The tool is apps/api/scripts/prune-spam.ts in the codeforphilly-rewrite repo (not the data repo). Run it against a bare clone of the data repo that carries both published and spam-detection, dry-run first, then push:

# From the codeforphilly-rewrite repo
npm run -w apps/api script:prune-spam -- \
  --data-repo=/path/to/codeforphilly-data.git \
  --evaluations-ref=spam-detection \
  --branch=published \
  --threshold=0.8 \
  --dry-run                       # drop --dry-run to commit the prune

git -C /path/to/codeforphilly-data.git push origin published

Rule (from the spec): a person is pruned iff they have a spam verdict at confidence ≥ threshold (default 0.8), no legit verdict at any confidence, and no project membership — real project involvement overrides a spam verdict. Cascade: also deletes that person's project-membership, help-wanted-interest, and person tag-assignment records, and nulls authorId on their project-updates (history is kept). The run is idempotent and reports counts (pruned, protected-by-membership, cascade deletions).

⚠️ Ordering — prune AFTER every import/merge. published is the merge target of legacy-import, the full raw snapshot (spam included). A fresh import or a merge into published re-adds the pruned spam, bloating published until the next prune — and re-introducing the boot-time OOM that motivated this whole step. The publish pipeline must always end with prune:

import → merge into published → (re-)eval new accounts → prune → push.

Never push a freshly-merged published without re-running the prune.

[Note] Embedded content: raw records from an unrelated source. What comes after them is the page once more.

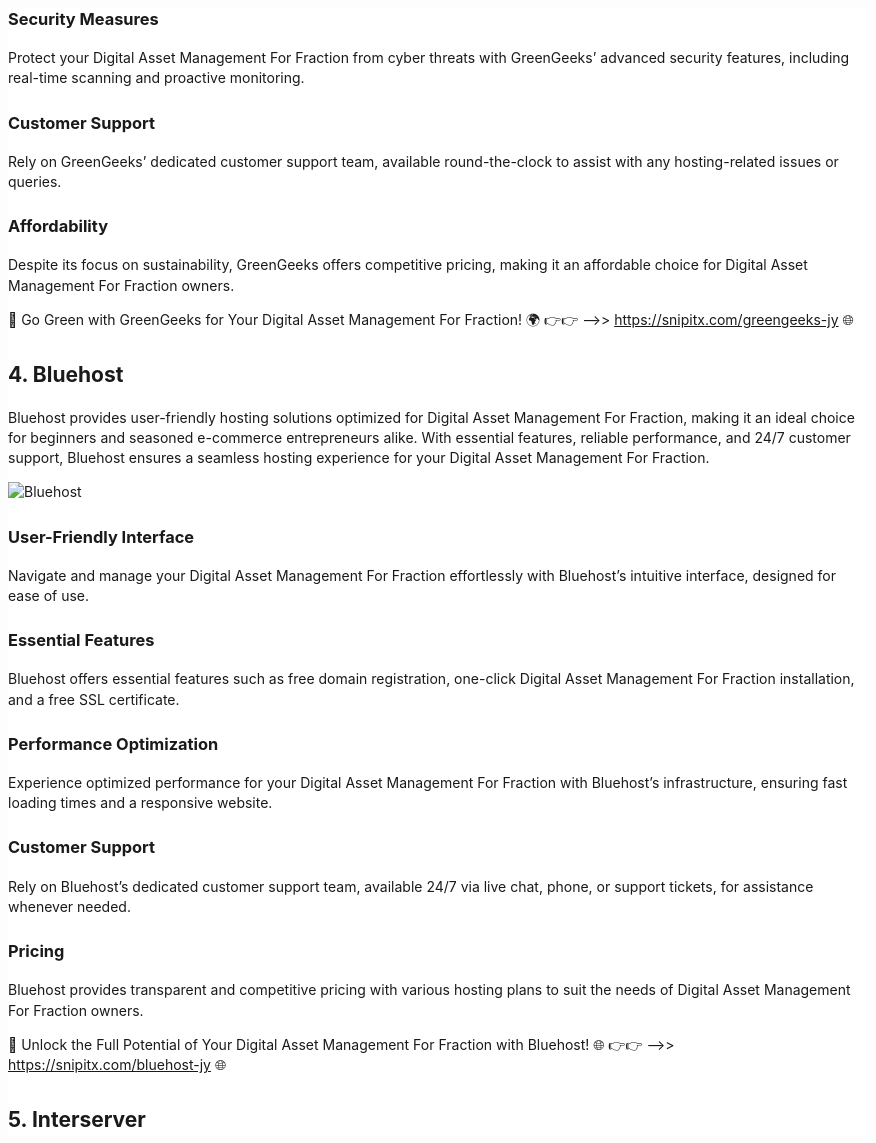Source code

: ### Security Measures
Protect your Digital Asset Management For Fraction from cyber threats with GreenGeeks’ advanced security features, including real-time scanning and proactive monitoring.

### Customer Support
Rely on GreenGeeks’ dedicated customer support team, available round-the-clock to assist with any hosting-related issues or queries.

### Affordability
Despite its focus on sustainability, GreenGeeks offers competitive pricing, making it an affordable choice for Digital Asset Management For Fraction owners.

🌿 Go Green with GreenGeeks for Your Digital Asset Management For Fraction! 🌍
👉👉 -->> https://snipitx.com/greengeeks-jy 🌐

## 4. Bluehost

Bluehost provides user-friendly hosting solutions optimized for Digital Asset Management For Fraction, making it an ideal choice for beginners and seasoned e-commerce entrepreneurs alike. With essential features, reliable performance, and 24/7 customer support, Bluehost ensures a seamless hosting experience for your Digital Asset Management For Fraction.

![Bluehost](https://i.imgur.com/PasFF9E.jpeg "Bluehost Hosting")

### User-Friendly Interface
Navigate and manage your Digital Asset Management For Fraction effortlessly with Bluehost’s intuitive interface, designed for ease of use.

### Essential Features
Bluehost offers essential features such as free domain registration, one-click Digital Asset Management For Fraction installation, and a free SSL certificate.

### Performance Optimization
Experience optimized performance for your Digital Asset Management For Fraction with Bluehost’s infrastructure, ensuring fast loading times and a responsive website.

### Customer Support
Rely on Bluehost’s dedicated customer support team, available 24/7 via live chat, phone, or support tickets, for assistance whenever needed.

### Pricing
Bluehost provides transparent and competitive pricing with various hosting plans to suit the needs of Digital Asset Management For Fraction owners.

🚀 Unlock the Full Potential of Your Digital Asset Management For Fraction with Bluehost! 🌐
👉👉 -->> https://snipitx.com/bluehost-jy 🌐

## 5. Interserver
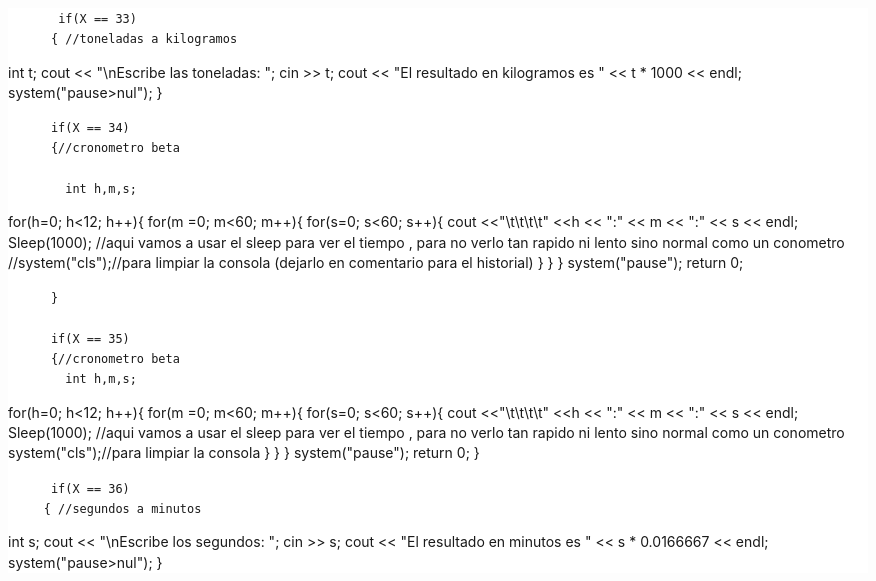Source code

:            if(X == 33)
          { //toneladas a kilogramos
   int t;
cout << "\nEscribe las toneladas: ";
cin >> t;
cout << "El resultado en kilogramos es " << t * 1000 << endl;
       system("pause>nul");
            }

          if(X == 34)
          {//cronometro beta

            int h,m,s;
  for(h=0; h<12; h++){
    for(m =0; m<60; m++){
    	for(s=0; s<60; s++){
      	cout <<"\t\t\t\t" <<h << ":" << m << ":" << s << endl;
  	Sleep(1000); //aqui vamos a usar el sleep para ver el tiempo , para no verlo tan rapido ni lento sino normal como un conometro
      			//system("cls");//para limpiar la consola (dejarlo en comentario para el historial)
                             }
                       }
                   }
system("pause");
return 0;

          }

          if(X == 35)
          {//cronometro beta
            int h,m,s;
  for(h=0; h<12; h++){
    for(m =0; m<60; m++){
      for(s=0; s<60; s++){
       cout <<"\t\t\t\t" <<h << ":" << m << ":" << s << endl;
    Sleep(1000); //aqui vamos a usar el sleep para ver el tiempo , para no verlo tan rapido ni lento sino normal como un conometro
        system("cls");//para limpiar la consola
                             }
                        }
                    }
system("pause");
return 0;
          }

          if(X == 36)
         { //segundos a minutos
int s;
cout << "\nEscribe los segundos: ";
cin >> s;
cout << "El resultado en minutos es " << s * 0.0166667 << endl;
system("pause>nul");
           }
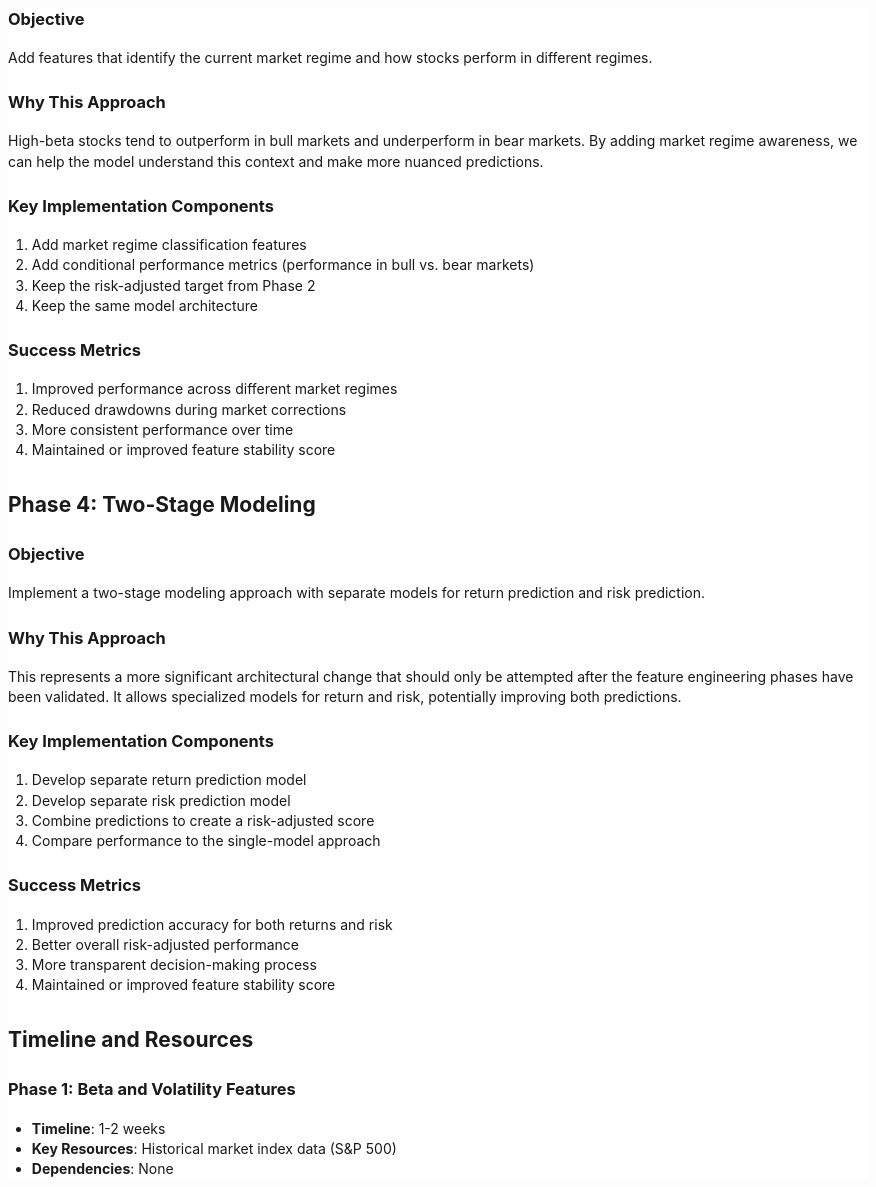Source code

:### Objective
Add features that identify the current market regime and how stocks perform in different regimes.

### Why This Approach
High-beta stocks tend to outperform in bull markets and underperform in bear markets. By adding market regime awareness, we can help the model understand this context and make more nuanced predictions.

### Key Implementation Components
1. Add market regime classification features
2. Add conditional performance metrics (performance in bull vs. bear markets)
3. Keep the risk-adjusted target from Phase 2
4. Keep the same model architecture

### Success Metrics
1. Improved performance across different market regimes
2. Reduced drawdowns during market corrections
3. More consistent performance over time
4. Maintained or improved feature stability score

## Phase 4: Two-Stage Modeling

### Objective
Implement a two-stage modeling approach with separate models for return prediction and risk prediction.

### Why This Approach
This represents a more significant architectural change that should only be attempted after the feature engineering phases have been validated. It allows specialized models for return and risk, potentially improving both predictions.

### Key Implementation Components
1. Develop separate return prediction model
2. Develop separate risk prediction model
3. Combine predictions to create a risk-adjusted score
4. Compare performance to the single-model approach

### Success Metrics
1. Improved prediction accuracy for both returns and risk
2. Better overall risk-adjusted performance
3. More transparent decision-making process
4. Maintained or improved feature stability score

## Timeline and Resources

### Phase 1: Beta and Volatility Features
- **Timeline**: 1-2 weeks
- **Key Resources**: Historical market index data (S&P 500)
- **Dependencies**: None
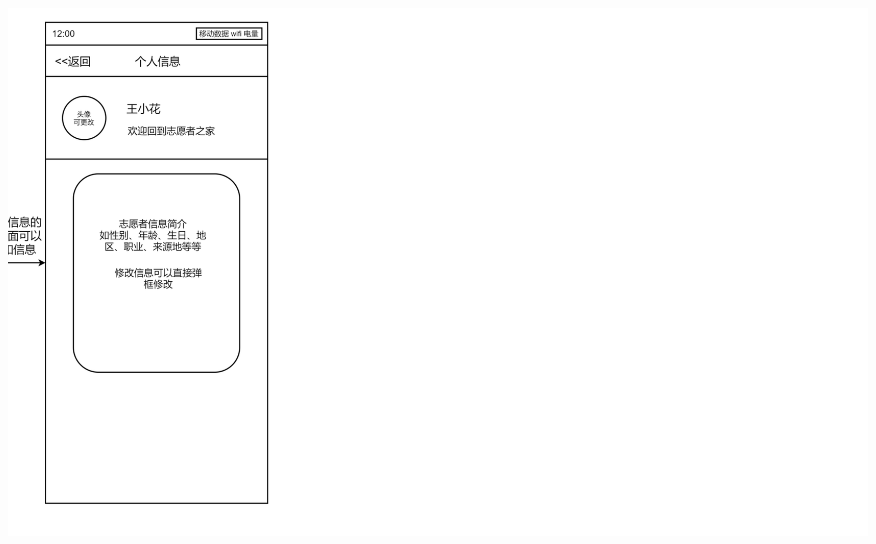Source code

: <img title="" src="API.assets/2023-11-02-20-54-16-image.png" alt="" data-align="center" width="310">
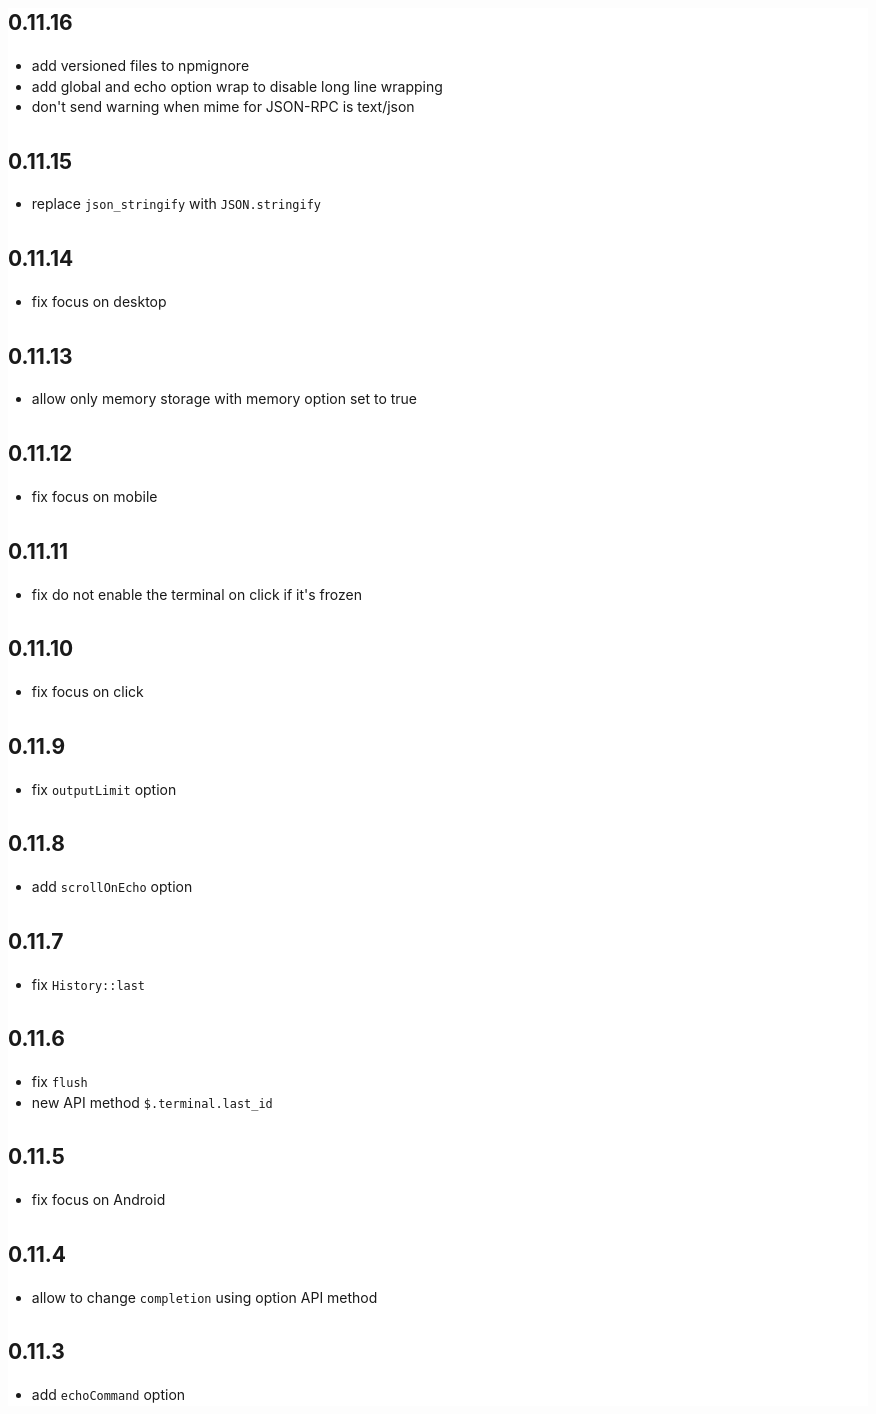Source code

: ## 0.11.16
* add versioned files to npmignore
* add global and echo option wrap to disable long line wrapping
* don't send warning when mime for JSON-RPC is text/json

## 0.11.15
* replace `json_stringify` with `JSON.stringify`

## 0.11.14
* fix focus on desktop

## 0.11.13
* allow only memory storage with memory option set to true

## 0.11.12
* fix focus on mobile

## 0.11.11
* fix do not enable the terminal on click if it's frozen

## 0.11.10
* fix focus on click

## 0.11.9
* fix `outputLimit` option

## 0.11.8
* add `scrollOnEcho` option

## 0.11.7
* fix `History::last`

## 0.11.6
* fix `flush`
* new API method `$.terminal.last_id`

## 0.11.5
* fix focus on Android

## 0.11.4
* allow to change `completion` using option API method

## 0.11.3
* add `echoCommand` option
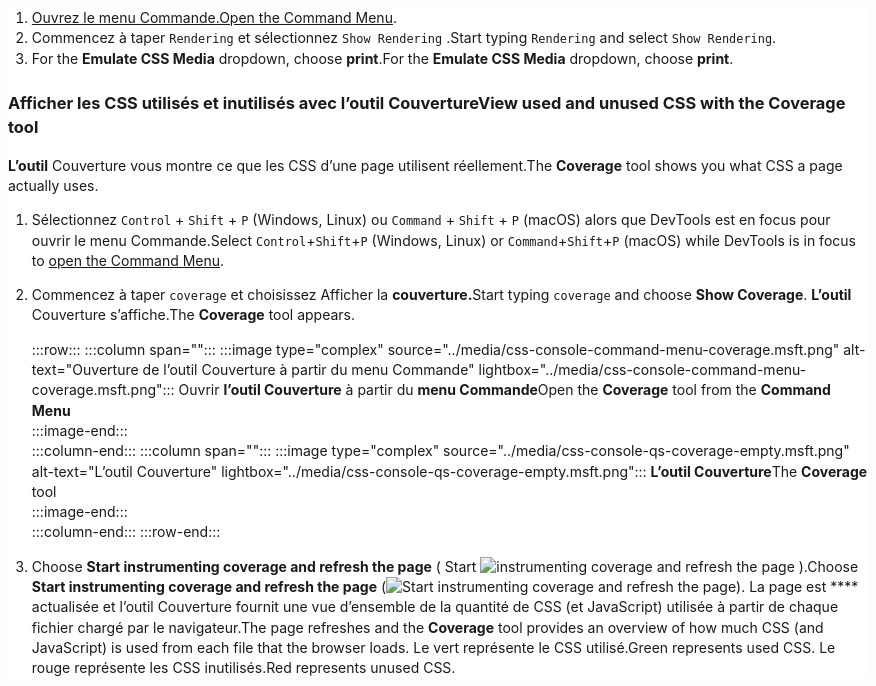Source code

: 1.  <span data-ttu-id="5f0c1-178">[Ouvrez le menu Commande.][DevToolsCommandMenu]</span><span class="sxs-lookup"><span data-stu-id="5f0c1-178">[Open the Command Menu][DevToolsCommandMenu].</span></span>  
1.  <span data-ttu-id="5f0c1-179">Commencez à taper `Rendering` et sélectionnez `Show Rendering` .</span><span class="sxs-lookup"><span data-stu-id="5f0c1-179">Start typing `Rendering` and select `Show Rendering`.</span></span>  
1.  <span data-ttu-id="5f0c1-180">For the **Emulate CSS Media** dropdown, choose **print**.</span><span class="sxs-lookup"><span data-stu-id="5f0c1-180">For the **Emulate CSS Media** dropdown, choose **print**.</span></span>  

### <a name="view-used-and-unused-css-with-the-coverage-tool"></a><span data-ttu-id="5f0c1-181">Afficher les CSS utilisés et inutilisés avec l’outil Couverture</span><span class="sxs-lookup"><span data-stu-id="5f0c1-181">View used and unused CSS with the Coverage tool</span></span>  

<span data-ttu-id="5f0c1-182">**L’outil** Couverture vous montre ce que les CSS d’une page utilisent réellement.</span><span class="sxs-lookup"><span data-stu-id="5f0c1-182">The **Coverage** tool shows you what CSS a page actually uses.</span></span>  

1.  <span data-ttu-id="5f0c1-183">Sélectionnez `Control` + `Shift` + `P` \(Windows, Linux\) ou `Command` + `Shift` + `P` \(macOS\) alors que DevTools [][DevToolsCommandMenu]est en focus pour ouvrir le menu Commande.</span><span class="sxs-lookup"><span data-stu-id="5f0c1-183">Select `Control`+`Shift`+`P` \(Windows, Linux\) or `Command`+`Shift`+`P` \(macOS\) while DevTools is in focus to [open the Command Menu][DevToolsCommandMenu].</span></span>  
1.  <span data-ttu-id="5f0c1-184">Commencez à taper `coverage` et choisissez Afficher la **couverture.**</span><span class="sxs-lookup"><span data-stu-id="5f0c1-184">Start typing `coverage` and choose **Show Coverage**.</span></span>  <span data-ttu-id="5f0c1-185">**L’outil** Couverture s’affiche.</span><span class="sxs-lookup"><span data-stu-id="5f0c1-185">The **Coverage** tool appears.</span></span>  
    
    :::row:::
       :::column span="":::
          :::image type="complex" source="../media/css-console-command-menu-coverage.msft.png" alt-text="Ouverture de l’outil Couverture à partir du menu Commande" lightbox="../media/css-console-command-menu-coverage.msft.png":::
             <span data-ttu-id="5f0c1-187">Ouvrir **l’outil Couverture** à partir du **menu Commande**</span><span class="sxs-lookup"><span data-stu-id="5f0c1-187">Open the **Coverage** tool from the **Command Menu**</span></span>  
          :::image-end:::  
       :::column-end:::
       :::column span="":::
          :::image type="complex" source="../media/css-console-qs-coverage-empty.msft.png" alt-text="L’outil Couverture" lightbox="../media/css-console-qs-coverage-empty.msft.png":::
             <span data-ttu-id="5f0c1-189">**L’outil Couverture**</span><span class="sxs-lookup"><span data-stu-id="5f0c1-189">The **Coverage** tool</span></span>  
          :::image-end:::  
       :::column-end:::
    :::row-end:::  
    
1.  <span data-ttu-id="5f0c1-190">Choose **Start instrumenting coverage and refresh the page** \( Start ![ instrumenting coverage and refresh the page ](../media/refresh-icon.msft.png) \).</span><span class="sxs-lookup"><span data-stu-id="5f0c1-190">Choose **Start instrumenting coverage and refresh the page** \(![Start instrumenting coverage and refresh the page](../media/refresh-icon.msft.png)\).</span></span>  <span data-ttu-id="5f0c1-191">La page est \*\*\*\* actualisée et l’outil Couverture fournit une vue d’ensemble de la quantité de CSS \(et JavaScript\) utilisée à partir de chaque fichier chargé par le navigateur.</span><span class="sxs-lookup"><span data-stu-id="5f0c1-191">The page refreshes and the **Coverage** tool provides an overview of how much CSS \(and JavaScript\) is used from each file that the browser loads.</span></span>  <span data-ttu-id="5f0c1-192">Le vert représente le CSS utilisé.</span><span class="sxs-lookup"><span data-stu-id="5f0c1-192">Green represents used CSS.</span></span>  <span data-ttu-id="5f0c1-193">Le rouge représente les CSS inutilisés.</span><span class="sxs-lookup"><span data-stu-id="5f0c1-193">Red represents unused CSS.</span></span>  
    

[DevToolsCommandMenu]: ../command-menu/index.md "Exécuter des commandes avec le menu de Microsoft Edge DevTools | Documents Microsoft"  
[DevToolsCSSGetStarted]: ../css/index.md "Prise en main Avec l’affichage et la modification des | Documents Microsoft"  
[DevToolsCSSGetStartedAddPseudoState]: ../css/index.md#add-a-pseudostate-to-a-class "Ajouter un pseudo-état à une classe : Prise en main avec l’affichage et la modification des CSS | Documents Microsoft"  
[DevToolsCSSGetStartedTutorial]: ../css/index.md#view-the-css-for-an-element "Afficher le CSS d’un élément : Prise en main avec l’affichage et la modification de CSS | Documents Microsoft"  
[DevToolsCssPrintPreview]: ../css/print-preview.md "Forcer Microsoft Edge devTools en mode Aperçu avant impression (type de média d’impression CSS) | Documents Microsoft"  
[DevToolsJavascriptReferenceFormat]: ../javascript/reference.md#reformat-a-minified-javascript-file-with-pretty-print "Reformater un fichier JavaScript minifié avec une impression assez grande : utilisez le débogger | Documents Microsoft"  
[MaterialDesignColorSystem]: https://material.io/guidelines/style/color.html#color-color-palette "Système de couleurs - Conception des matériaux"  
[MDNBoxModel]: https://developer.mozilla.org/docs/Learn/CSS/Introduction_to_CSS/Box_model "Modèle de zone | MDN"  
[MDNSelectorTypes]: https://developer.mozilla.org/docs/Web/CSS/Specificity#Selector_Types "Types de sélecteur : | MDN"  
[CCA4IL]: https://creativecommons.org/licenses/by/4.0  
[CCby4Image]: https://i.creativecommons.org/l/by/4.0/88x31.png  
[GoogleSitePolicies]: https://developers.google.com/terms/site-policies  
[KayceBasques]: https://developers.google.com/web/resources/contributors#kayce-basques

legacy-import is kept complete and raw for audit/recovery; spam exclusion happens only at the published layer. Git history preserves every original, so a wrongly-pruned person is recoverable by re-import. No tag-assignments or moderation tags are used for verdicts — they live entirely in person-evaluations.

Inspection / auditing

Quick checks for sanity:

# Distribution across all evaluations
gitsheets-axi query person-evaluations --limit 1 \
  | head -1   # confirms record count

# Sample some spam verdicts
gitsheets-axi query person-evaluations --filter verdict=spam --limit 20

# Sample low-confidence calls (most likely human-review candidates)
# (needs a small jq pass since gitsheets-axi has no numeric-range filter)
gitsheets-axi query person-evaluations --filter verdict=spam --limit 10000 \
  | jq '... | select(.confidence < 0.85)'

# What did the LLM say about one person?
gitsheets-axi query person-evaluations --filter personSlug=forager

For deep inspection of an individual profile (what Haiku actually saw):

cd codeforphilly-data
npm run profile -- forager

Cost reference

For the initial run on the full historical corpus (~31,470 people, ~119k Slack messages):

Step Cost
fetch-slack-presence $0 (Slack API is free)
evaluate-slack-messages (Pass B) ~$13
evaluate-heuristic $0
evaluate-llm (Pass A on uncertain) ~$45
Total initial spend ~$58

Incremental refreshes after legacy-import snapshots are dominated by Pass A on newly-imported accounts and typically run well under $1.

Final distribution (initial run, 2026-05-20)

spam      19,422  (61.7%)  — heuristic-caught + Pass A on uncertain
legit     11,819  (37.6%)
uncertain     28  (0.09%)  — review backlog

The 28 uncertain are the small set worth eyeballing for tuning the rubric or supplying manual human:* overrides.